# Name the missing part



## Notagoat (9 mo ago)

And where I can get one….
Yes, I know I am all over the place, but trying to not spend any more until I get car in my name… ( out of state title, and signed in wrong spot). Anyways, for the ac, I know i am
Missing the two end connector ducts ( thought I saw them here at one pint. So not really worrying about those, more about what’s missing from where inhave circled, pretty sure it’s a vacuum actuator thing, as it attaches to the flap by the heater door, no clue if a hose is in place to got there yet, but need to find that part, so…. What’s I called and does anyone have one??

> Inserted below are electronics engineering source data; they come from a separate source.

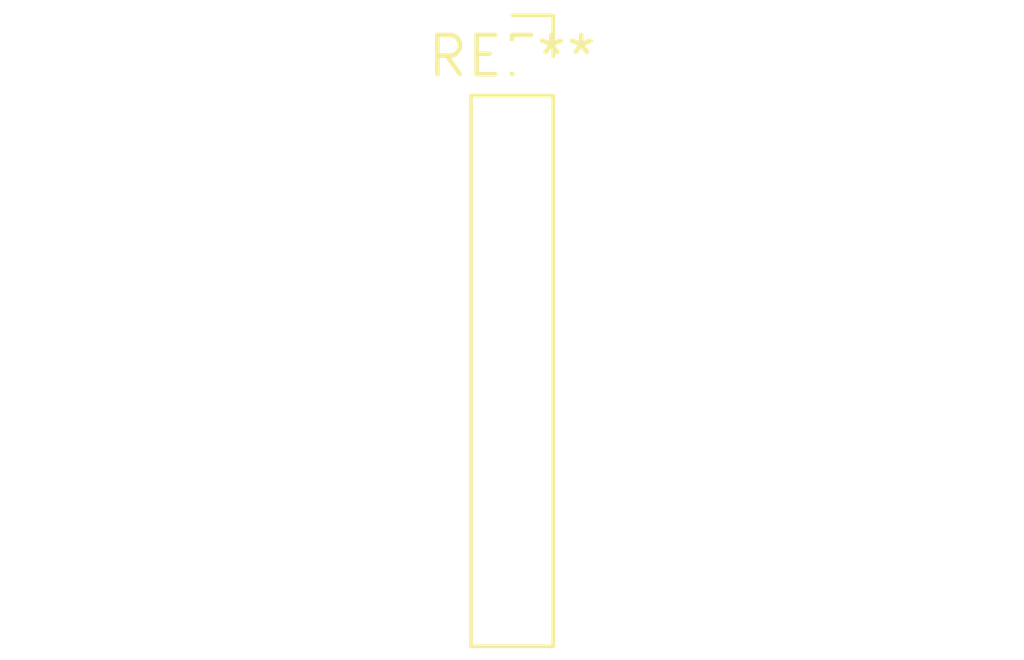
<source format=kicad_pcb>
(kicad_pcb (version 20240108) (generator pcbnew)

  (general
    (thickness 1.6)
  )

  (paper "A4")
  (layers
    (0 "F.Cu" signal)
    (31 "B.Cu" signal)
    (32 "B.Adhes" user "B.Adhesive")
    (33 "F.Adhes" user "F.Adhesive")
    (34 "B.Paste" user)
    (35 "F.Paste" user)
    (36 "B.SilkS" user "B.Silkscreen")
    (37 "F.SilkS" user "F.Silkscreen")
    (38 "B.Mask" user)
    (39 "F.Mask" user)
    (40 "Dwgs.User" user "User.Drawings")
    (41 "Cmts.User" user "User.Comments")
    (42 "Eco1.User" user "User.Eco1")
    (43 "Eco2.User" user "User.Eco2")
    (44 "Edge.Cuts" user)
    (45 "Margin" user)
    (46 "B.CrtYd" user "B.Courtyard")
    (47 "F.CrtYd" user "F.Courtyard")
    (48 "B.Fab" user)
    (49 "F.Fab" user)
    (50 "User.1" user)
    (51 "User.2" user)
    (52 "User.3" user)
    (53 "User.4" user)
    (54 "User.5" user)
    (55 "User.6" user)
    (56 "User.7" user)
    (57 "User.8" user)
    (58 "User.9" user)
  )

  (setup
    (pad_to_mask_clearance 0)
    (pcbplotparams
      (layerselection 0x00010fc_ffffffff)
      (plot_on_all_layers_selection 0x0000000_00000000)
      (disableapertmacros false)
      (usegerberextensions false)
      (usegerberattributes false)
      (usegerberadvancedattributes false)
      (creategerberjobfile false)
      (dashed_line_dash_ratio 12.000000)
      (dashed_line_gap_ratio 3.000000)
      (svgprecision 4)
      (plotframeref false)
      (viasonmask false)
      (mode 1)
      (useauxorigin false)
      (hpglpennumber 1)
      (hpglpenspeed 20)
      (hpglpendiameter 15.000000)
      (dxfpolygonmode false)
      (dxfimperialunits false)
      (dxfusepcbnewfont false)
      (psnegative false)
      (psa4output false)
      (plotreference false)
      (plotvalue false)
      (plotinvisibletext false)
      (sketchpadsonfab false)
      (subtractmaskfromsilk false)
      (outputformat 1)
      (mirror false)
      (drillshape 1)
      (scaleselection 1)
      (outputdirectory "")
    )
  )

  (net 0 "")

  (footprint "PinSocket_1x08_P2.54mm_Vertical" (layer "F.Cu") (at 0 0))

)

</source>
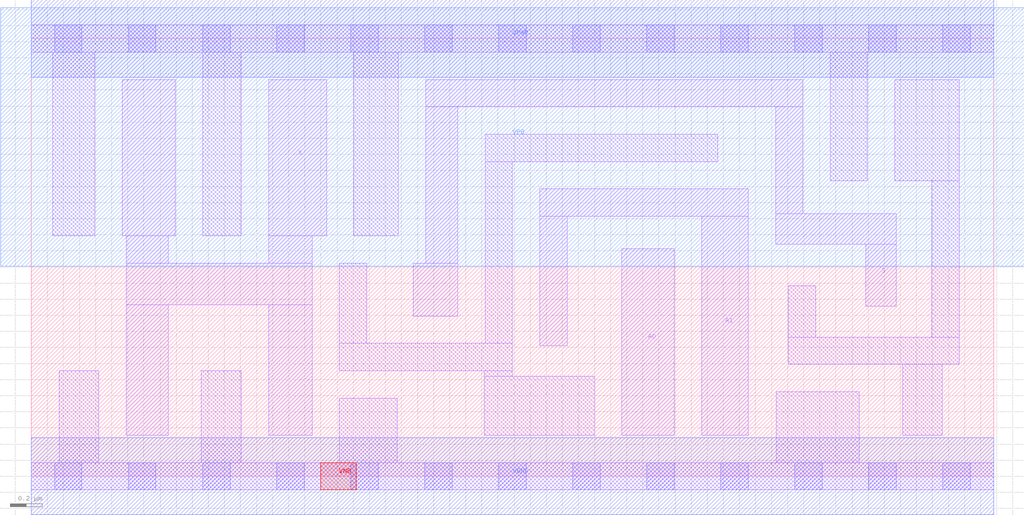
<source format=lef>
# Copyright 2020 The SkyWater PDK Authors
#
# Licensed under the Apache License, Version 2.0 (the "License");
# you may not use this file except in compliance with the License.
# You may obtain a copy of the License at
#
#     https://www.apache.org/licenses/LICENSE-2.0
#
# Unless required by applicable law or agreed to in writing, software
# distributed under the License is distributed on an "AS IS" BASIS,
# WITHOUT WARRANTIES OR CONDITIONS OF ANY KIND, either express or implied.
# See the License for the specific language governing permissions and
# limitations under the License.
#
# SPDX-License-Identifier: Apache-2.0

VERSION 5.7 ;
  NOWIREEXTENSIONATPIN ON ;
  DIVIDERCHAR "/" ;
  BUSBITCHARS "[]" ;
PROPERTYDEFINITIONS
  MACRO maskLayoutSubType STRING ;
  MACRO prCellType STRING ;
  MACRO originalViewName STRING ;
END PROPERTYDEFINITIONS
MACRO sky130_fd_sc_hdll__clkmux2_4
  CLASS CORE ;
  FOREIGN sky130_fd_sc_hdll__clkmux2_4 ;
  ORIGIN  0.000000  0.000000 ;
  SIZE  5.980000 BY  2.720000 ;
  SYMMETRY X Y R90 ;
  SITE unithd ;
  PIN A0
    ANTENNAGATEAREA  0.232200 ;
    DIRECTION INPUT ;
    USE SIGNAL ;
    PORT
      LAYER li1 ;
        RECT 3.670000 0.255000 3.995000 1.415000 ;
    END
  END A0
  PIN A1
    ANTENNAGATEAREA  0.232200 ;
    DIRECTION INPUT ;
    USE SIGNAL ;
    PORT
      LAYER li1 ;
        RECT 3.160000 0.810000 3.330000 1.615000 ;
        RECT 3.160000 1.615000 4.455000 1.785000 ;
        RECT 4.165000 0.255000 4.455000 1.615000 ;
    END
  END A1
  PIN S
    ANTENNAGATEAREA  0.479400 ;
    DIRECTION INPUT ;
    USE SIGNAL ;
    PORT
      LAYER li1 ;
        RECT 2.375000 0.995000 2.650000 1.325000 ;
        RECT 2.450000 1.325000 2.650000 2.295000 ;
        RECT 2.450000 2.295000 4.795000 2.465000 ;
        RECT 4.625000 1.440000 5.375000 1.630000 ;
        RECT 4.625000 1.630000 4.795000 2.295000 ;
        RECT 5.185000 1.055000 5.375000 1.440000 ;
    END
  END S
  PIN VNB
    PORT
      LAYER pwell ;
        RECT 1.800000 -0.085000 2.020000 0.085000 ;
    END
  END VNB
  PIN VPB
    PORT
      LAYER nwell ;
        RECT -0.190000 1.305000 6.170000 2.910000 ;
    END
  END VPB
  PIN X
    ANTENNADIFFAREA  0.860800 ;
    DIRECTION OUTPUT ;
    USE SIGNAL ;
    PORT
      LAYER li1 ;
        RECT 0.565000 1.495000 0.895000 2.465000 ;
        RECT 0.590000 0.255000 0.850000 1.065000 ;
        RECT 0.590000 1.065000 1.745000 1.325000 ;
        RECT 0.590000 1.325000 0.850000 1.495000 ;
        RECT 1.475000 0.255000 1.745000 1.065000 ;
        RECT 1.475000 1.325000 1.745000 1.495000 ;
        RECT 1.475000 1.495000 1.835000 2.465000 ;
    END
  END X
  PIN VGND
    DIRECTION INOUT ;
    USE GROUND ;
    PORT
      LAYER met1 ;
        RECT 0.000000 -0.240000 5.980000 0.240000 ;
    END
  END VGND
  PIN VPWR
    DIRECTION INOUT ;
    USE POWER ;
    PORT
      LAYER met1 ;
        RECT 0.000000 2.480000 5.980000 2.960000 ;
    END
  END VPWR
  OBS
    LAYER li1 ;
      RECT 0.000000 -0.085000 5.980000 0.085000 ;
      RECT 0.000000  2.635000 5.980000 2.805000 ;
      RECT 0.135000  1.495000 0.395000 2.635000 ;
      RECT 0.175000  0.085000 0.420000 0.655000 ;
      RECT 1.055000  0.085000 1.305000 0.655000 ;
      RECT 1.065000  1.495000 1.305000 2.635000 ;
      RECT 1.915000  0.085000 2.275000 0.485000 ;
      RECT 1.915000  0.655000 2.990000 0.825000 ;
      RECT 1.915000  0.825000 2.085000 1.325000 ;
      RECT 2.005000  1.495000 2.280000 2.635000 ;
      RECT 2.815000  0.255000 3.500000 0.620000 ;
      RECT 2.815000  0.620000 2.990000 0.655000 ;
      RECT 2.820000  0.825000 2.990000 1.955000 ;
      RECT 2.820000  1.955000 4.265000 2.125000 ;
      RECT 4.630000  0.085000 5.145000 0.525000 ;
      RECT 4.705000  0.695000 5.765000 0.865000 ;
      RECT 4.705000  0.865000 4.875000 1.185000 ;
      RECT 4.965000  1.835000 5.195000 2.635000 ;
      RECT 5.365000  1.835000 5.765000 2.465000 ;
      RECT 5.415000  0.255000 5.660000 0.695000 ;
      RECT 5.595000  0.865000 5.765000 1.835000 ;
    LAYER mcon ;
      RECT 0.145000 -0.085000 0.315000 0.085000 ;
      RECT 0.145000  2.635000 0.315000 2.805000 ;
      RECT 0.605000 -0.085000 0.775000 0.085000 ;
      RECT 0.605000  2.635000 0.775000 2.805000 ;
      RECT 1.065000 -0.085000 1.235000 0.085000 ;
      RECT 1.065000  2.635000 1.235000 2.805000 ;
      RECT 1.525000 -0.085000 1.695000 0.085000 ;
      RECT 1.525000  2.635000 1.695000 2.805000 ;
      RECT 1.985000 -0.085000 2.155000 0.085000 ;
      RECT 1.985000  2.635000 2.155000 2.805000 ;
      RECT 2.445000 -0.085000 2.615000 0.085000 ;
      RECT 2.445000  2.635000 2.615000 2.805000 ;
      RECT 2.905000 -0.085000 3.075000 0.085000 ;
      RECT 2.905000  2.635000 3.075000 2.805000 ;
      RECT 3.365000 -0.085000 3.535000 0.085000 ;
      RECT 3.365000  2.635000 3.535000 2.805000 ;
      RECT 3.825000 -0.085000 3.995000 0.085000 ;
      RECT 3.825000  2.635000 3.995000 2.805000 ;
      RECT 4.285000 -0.085000 4.455000 0.085000 ;
      RECT 4.285000  2.635000 4.455000 2.805000 ;
      RECT 4.745000 -0.085000 4.915000 0.085000 ;
      RECT 4.745000  2.635000 4.915000 2.805000 ;
      RECT 5.205000 -0.085000 5.375000 0.085000 ;
      RECT 5.205000  2.635000 5.375000 2.805000 ;
      RECT 5.665000 -0.085000 5.835000 0.085000 ;
      RECT 5.665000  2.635000 5.835000 2.805000 ;
  END
  PROPERTY maskLayoutSubType "abstract" ;
  PROPERTY prCellType "standard" ;
  PROPERTY originalViewName "layout" ;
END sky130_fd_sc_hdll__clkmux2_4
END LIBRARY

</source>
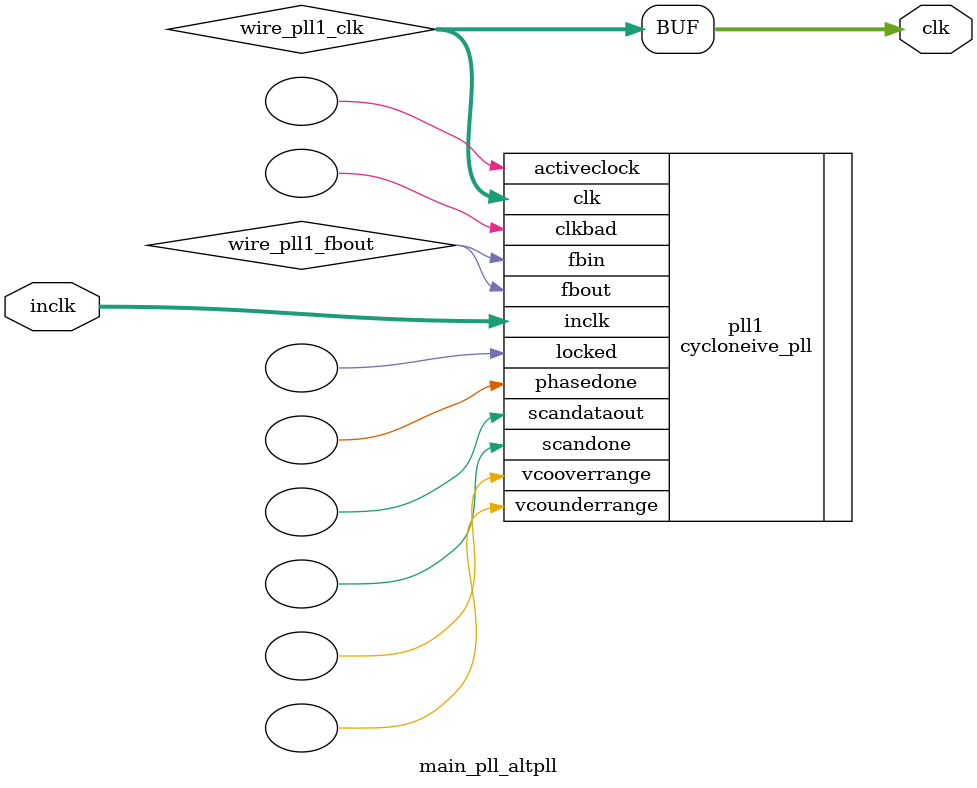
<source format=v>






//synthesis_resources = cycloneive_pll 1 
//synopsys translate_off
`timescale 1 ps / 1 ps
//synopsys translate_on
module  main_pll_altpll
	( 
	clk,
	inclk) /* synthesis synthesis_clearbox=1 */;
	output   [4:0]  clk;
	input   [1:0]  inclk;
`ifndef ALTERA_RESERVED_QIS
// synopsys translate_off
`endif
	tri0   [1:0]  inclk;
`ifndef ALTERA_RESERVED_QIS
// synopsys translate_on
`endif

	wire  [4:0]   wire_pll1_clk;
	wire  wire_pll1_fbout;

	cycloneive_pll   pll1
	( 
	.activeclock(),
	.clk(wire_pll1_clk),
	.clkbad(),
	.fbin(wire_pll1_fbout),
	.fbout(wire_pll1_fbout),
	.inclk(inclk),
	.locked(),
	.phasedone(),
	.scandataout(),
	.scandone(),
	.vcooverrange(),
	.vcounderrange()
	`ifndef FORMAL_VERIFICATION
	// synopsys translate_off
	`endif
	,
	.areset(1'b0),
	.clkswitch(1'b0),
	.configupdate(1'b0),
	.pfdena(1'b1),
	.phasecounterselect({3{1'b0}}),
	.phasestep(1'b0),
	.phaseupdown(1'b0),
	.scanclk(1'b0),
	.scanclkena(1'b1),
	.scandata(1'b0)
	`ifndef FORMAL_VERIFICATION
	// synopsys translate_on
	`endif
	);
	defparam
		pll1.bandwidth_type = "auto",
		pll1.clk0_divide_by = 50,
		pll1.clk0_duty_cycle = 50,
		pll1.clk0_multiply_by = 50,
		pll1.clk0_phase_shift = "0",
		pll1.compensate_clock = "clk0",
		pll1.inclk0_input_frequency = 50,
		pll1.operation_mode = "normal",
		pll1.pll_type = "auto",
		pll1.lpm_type = "cycloneive_pll";
	assign
		clk = {wire_pll1_clk[4:0]};
endmodule //main_pll_altpll
//VALID FILE

</source>
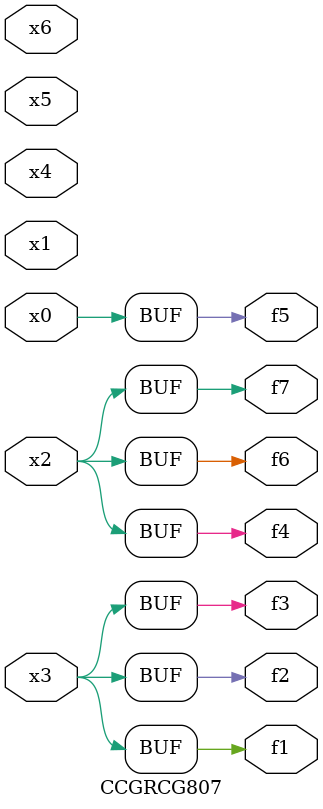
<source format=v>
module CCGRCG807(
	input x0, x1, x2, x3, x4, x5, x6,
	output f1, f2, f3, f4, f5, f6, f7
);
	assign f1 = x3;
	assign f2 = x3;
	assign f3 = x3;
	assign f4 = x2;
	assign f5 = x0;
	assign f6 = x2;
	assign f7 = x2;
endmodule

</source>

if this in the wrong sub forum please feel free tomove, I figured that this is inside the car so it would be ok here


----------



## Notagoat (9 mo ago)

I have done some digging on Google pictures, looks like it’s not a vacuum actuator, seems to be a linkage thing that hooks to ac heat selector with a cable, cannot find it in Ames or opgi, so still looking for it, also a name to help me google it properly


----------



## AZTempest (Jun 11, 2019)

If it's what I'm thinking it is than I can get some detailed pictures off of my 67 that I have out. Most likely different but maybe close enough if it will help you with identification.


----------



## Notagoat (9 mo ago)

Thant would be be great, many thanks!!


----------



## Notagoat (9 mo ago)

Ok, I found a picture of what’s missing, but I had to do a screen shot of a YouTube video, have reached out to the channel as it a guy that restore heater boxes,,,


----------



## 1969GPSJ (Feb 26, 2020)

his may help 








1969 GTO LEMANS UNDERDASH AC PARTS


69 GTO LE MANS TEMPEST UNDER DASH OR INSTRUMENT PANEL AC DUCTS AND PARTS




www.chicagomusclecarparts.com


----------



## Notagoat (9 mo ago)

Already looked there, it says part 22, with a hand written 18775, but no listing ( or part name) but thanks for looking


----------



## BLK69JUDGE (Jun 10, 2010)

I have one I can pull if needed


----------



## Notagoat (9 mo ago)

Yes please, will pm you address so you can give me a price, also, I saw on another paint you were offering a set of rally gauges to a guy, if he doesn’t want them, i am interested in those too, but only if he says he doesn’t want them, don’t want to piss anyone off!!

thanks

Darren


----------